INSTRUCTIONS
• a. According to the Gitmo post, what right does international law give any nation?
• b. Please sum up the Gitmo post in two sentences.
• c. List every body of law the Gitmo post mentions.

SELECTED EXTRACT

=== Section Start ===

Some Good News on Gitmo

Tuesday, June 21, 2005

It's not much, but at least some politicians are fighting back. Via Unconsidered Trifles is this really good statement on Gitmo by Senator John Kyl (R-AZ). The best parts pertain to the legal status of the inmates, both in terms of our own laws and in terms of the Geneva Convention.

The detainees at Guantanamo are not in a legal limbo any more than any other prisoners in any other war were in limbo when they were captured. International law allows any nation the right to detain enemy combatants for the duration of a conflict. The primary reason is to prevent them from killing more Americans, and, secondarily, to gather useful intelligence. That's why we are holding these men - they are enemy combatants who were shooting at our troops or otherwise involved in terrorism, and many have information that could help prevent further attacks. We certainly never "tried" captured Nazis or Japanese POWs in World War II (with the exception of a few leaders charged with war crimes) although many were held for years.

...

=== Section End ===

[Stored entries]
=== Section Start ===

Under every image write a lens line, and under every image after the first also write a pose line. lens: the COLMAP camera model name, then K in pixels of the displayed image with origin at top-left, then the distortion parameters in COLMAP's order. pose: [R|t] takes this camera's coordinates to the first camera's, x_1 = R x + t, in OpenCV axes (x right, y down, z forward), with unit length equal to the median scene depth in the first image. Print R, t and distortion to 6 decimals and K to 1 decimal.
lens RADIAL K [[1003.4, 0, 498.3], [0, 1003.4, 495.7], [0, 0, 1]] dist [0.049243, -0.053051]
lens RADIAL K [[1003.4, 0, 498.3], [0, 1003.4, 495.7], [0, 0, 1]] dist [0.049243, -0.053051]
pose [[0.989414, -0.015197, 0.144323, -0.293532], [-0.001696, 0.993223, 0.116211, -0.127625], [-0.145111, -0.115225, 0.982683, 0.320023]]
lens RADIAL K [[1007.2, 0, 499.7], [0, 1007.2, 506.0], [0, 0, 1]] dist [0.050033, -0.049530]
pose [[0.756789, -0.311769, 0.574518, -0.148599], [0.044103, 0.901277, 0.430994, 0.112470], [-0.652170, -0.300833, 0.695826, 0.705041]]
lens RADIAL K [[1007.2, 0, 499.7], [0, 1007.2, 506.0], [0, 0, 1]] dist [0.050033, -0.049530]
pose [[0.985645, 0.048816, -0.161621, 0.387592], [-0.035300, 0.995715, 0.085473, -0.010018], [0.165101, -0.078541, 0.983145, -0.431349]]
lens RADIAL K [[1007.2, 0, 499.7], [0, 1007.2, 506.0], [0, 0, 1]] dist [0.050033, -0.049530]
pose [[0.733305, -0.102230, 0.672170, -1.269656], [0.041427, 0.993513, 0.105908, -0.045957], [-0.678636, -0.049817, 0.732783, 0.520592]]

=== Section End ===

YOUR RESPONSES
• a. It gives any nation the right to detain enemy combatants for the duration of a conflict.

• b. The post praises a statement on Gitmo by Senator John Kyl (R-AZ), especially its parts on the inmates' legal status under U.S. law and the Geneva Convention. The statement argues that the detainees are not in legal limbo, since international law lets a nation hold enemy combatants for the duration of a conflict to keep them from killing more Americans and to gather intelligence, as was done with prisoners in World War II.

• c.
- our own laws
- the Geneva Convention
- international law